Culture and Consciousness
November 9–13, 2020, 7pm
In 2018 Fondazione Prada undertook a multidisciplinary project for the study of scientific themes in depth. These reflections engendered “Human Brains,” a program of exhibitions, debates and publishing activities that will take place from November 2020 to November 2022. The project is the result of a complex research conducted in collaboration with a scientific board chaired by Giancarlo Comi and composed of researchers, physicians, psychologists, linguists, philosophers, popularizers and curators, such as Jubin Abutalebi, Massimo Cacciari, Viviana Kasam, Udo Kittelmann, Andrea Moro, and Daniela Perani.
As stated by Miuccia Prada, President of Fondazione Prada, “I have been thinking about this project for years, and finally we are ready to commit to this intent, thanks the support of a group of philosophers, scientists and researchers that form the scientific board of ‘Human Brains’. During the 25 year-long activity of Fondazione Prada, I have always wished to work on relevant cultural ideas.
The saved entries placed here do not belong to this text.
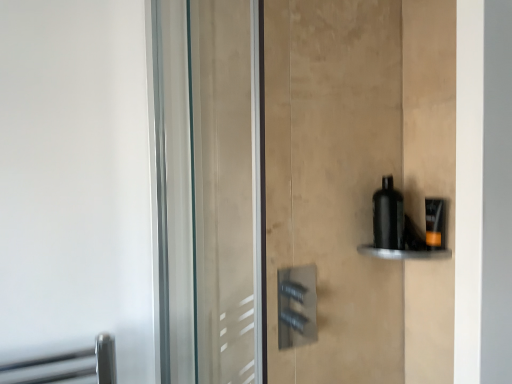
Question: Is matte black bottle at right inside or outside of black matte bottle at right?

Choices:
 (A) outside
 (B) inside

Answer: (A)

Question: From the image's perspective, relative to black matte bottle at right, is matte black bottle at right above or below?

Choices:
 (A) below
 (B) above

Answer: (A)

Question: Which is nearer to the matte black bottle at right?

Choices:
 (A) black matte bottle at right
 (B) black glossy bottle at right

Answer: (B)

Question: Which is nearer to the matte black bottle at right?

Choices:
 (A) black matte bottle at right
 (B) black glossy bottle at right

Answer: (B)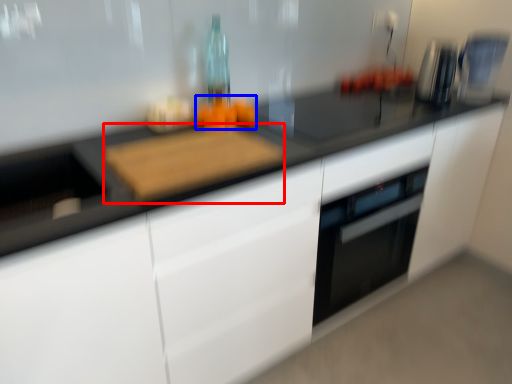
Question: Which object appears farthest to the camera in this image, cutting board (highlighted by a red box) or food (highlighted by a blue box)?

Choices:
 (A) cutting board
 (B) food

Answer: (B)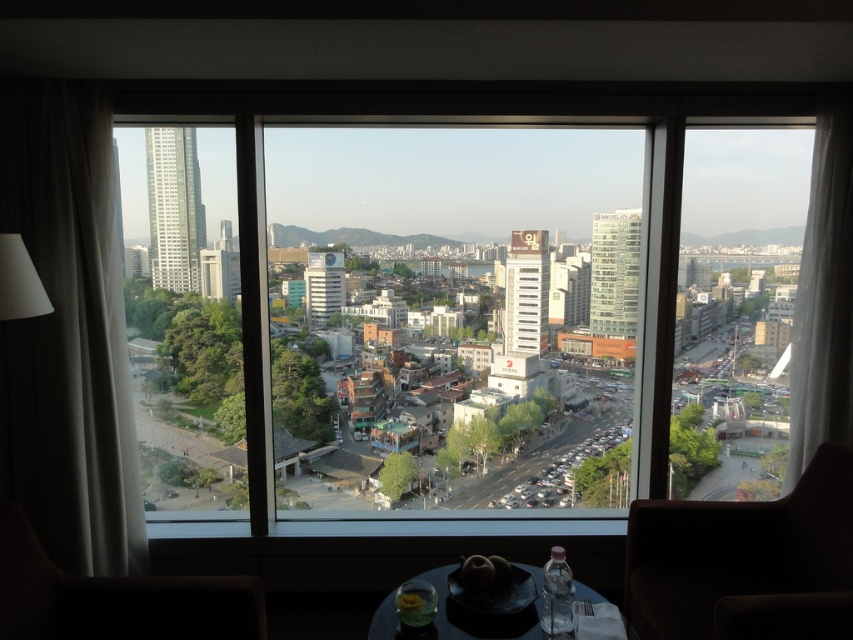
Question: Can you confirm if white glass skyscraper at left is smaller than transparent glass building at right?

Choices:
 (A) no
 (B) yes

Answer: (A)

Question: Is dark brown leather armchair at lower left further to camera compared to matte black table at lower center?

Choices:
 (A) yes
 (B) no

Answer: (B)

Question: Based on their relative distances, which object is nearer to the white glass skyscraper at left?

Choices:
 (A) brown leather armchair at lower right
 (B) matte black table at lower center
 (C) transparent glass building at right
 (D) white glass building at center

Answer: (D)

Question: Is brown leather armchair at lower right to the right of transparent glass building at right from the viewer's perspective?

Choices:
 (A) yes
 (B) no

Answer: (B)

Question: Which point is farther to the camera?

Choices:
 (A) (527, 330)
 (B) (190, 275)
 (C) (840, 497)

Answer: (B)

Question: Which object appears closest to the camera in this image?

Choices:
 (A) transparent glass building at right
 (B) brown leather armchair at lower right
 (C) dark brown leather armchair at lower left

Answer: (B)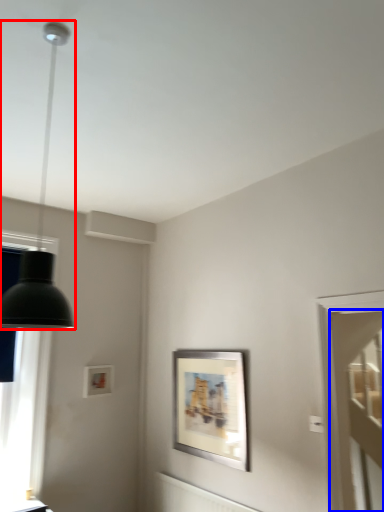
Question: Which object appears closest to the camera in this image, lamp (highlighted by a red box) or glass door (highlighted by a blue box)?

Choices:
 (A) lamp
 (B) glass door

Answer: (A)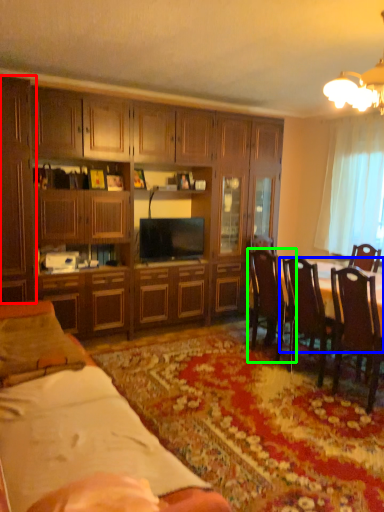
Question: Which object is positioned farthest from cabinetry (highlighted by a red box)? Select from round table (highlighted by a blue box) and chair (highlighted by a green box).

Choices:
 (A) round table
 (B) chair

Answer: (A)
This specific project devoted to neuroscience is maybe our most important so far: for a visual art institution such as the Fondazione Prada, dealing with science is a true challenge, as it will have to give voice and shape to the ideas of the researchers. This dialogue that starts now to embody the project ‘Human Brains’ underlines the importance of cooperation, in order to give value and disseminate meaningful studies and practices for our present.”
An open project in constant evolution, “Human Brains” aims to experiment new collaboration and dialogue methods among scientists and scholars thus testing innovative communication formats addressed to a heterogeneous and international public.
The first part of “Human Brains” will be featured from November 9 to 13, 2020 (7-9pm CET) during the online conference “Culture and Consciousness” on an interactive platform linked to Fondazione Prada’s website: humanbrains.fondazioneprada.org. The event will be structured in five daily discussions focused on the study of consciousness in neurosciences. Each panel will include a debate between two scholars from different disciplines coordinated by one or more moderators.
Speakers include neurobiologist Jean-Pierre Changeux, neuroscientist Antonio Damasio, cognitive psychologist Stanislas Dehaene, philosopher Michele Di Francesco, neurobiologist Eve Marder, neurolinguist Andrea Moro, neuroscientist Mavi Sanchez-Vives, neuroscientist Idan Segev, anthropologist Ian Tattersal, and psychiatrist and neuroscientist Giulio Tononi.
The “Human Brains” initiative is centered on the brain, a unique organ for the complexity of its functions, which are fundamental to characterize human beings. The scope of the investigation will survey different fields: from neurobiology to philosophy, from psychology to neurochemistry, from linguistics to artificial intelligence and robots. The brain will be analyzed from an anatomical-functional point of view, while also focusing on the brain aging processes and on neurodegenerative diseases.
As stated by Giancarlo Comi, President of scientific board of “Human Brains,” “the path of understanding the mechanisms that allow our brain to produce thought and feel emotions, to create admirable works, has roots far back in time, but has had an incredible acceleration in the last fifty years thanks to science. ‘Human Brains’ wants to start from these roots and project into the future using the scientific method, with an approach at the same time rigorous but open, aware that not all questions can be answered.”
The second chapter of “Human Brains,” scheduled for 2021 at Fondazione Prada’s venue in Milan, consists of an international conference accompanied by an exhibition project. It aims at comparing thirteen of the most prestigious neuroscience international institutes on progress of research in terms of normal and pathological aging of our brain. In 2022 Fondazione Prada’s Venice venue will host an immersive exhibition, curated by Udo Kittelmann in dialogue with the scientific board, dedicated to brain studies that will mark the third phase of “Human Brains.”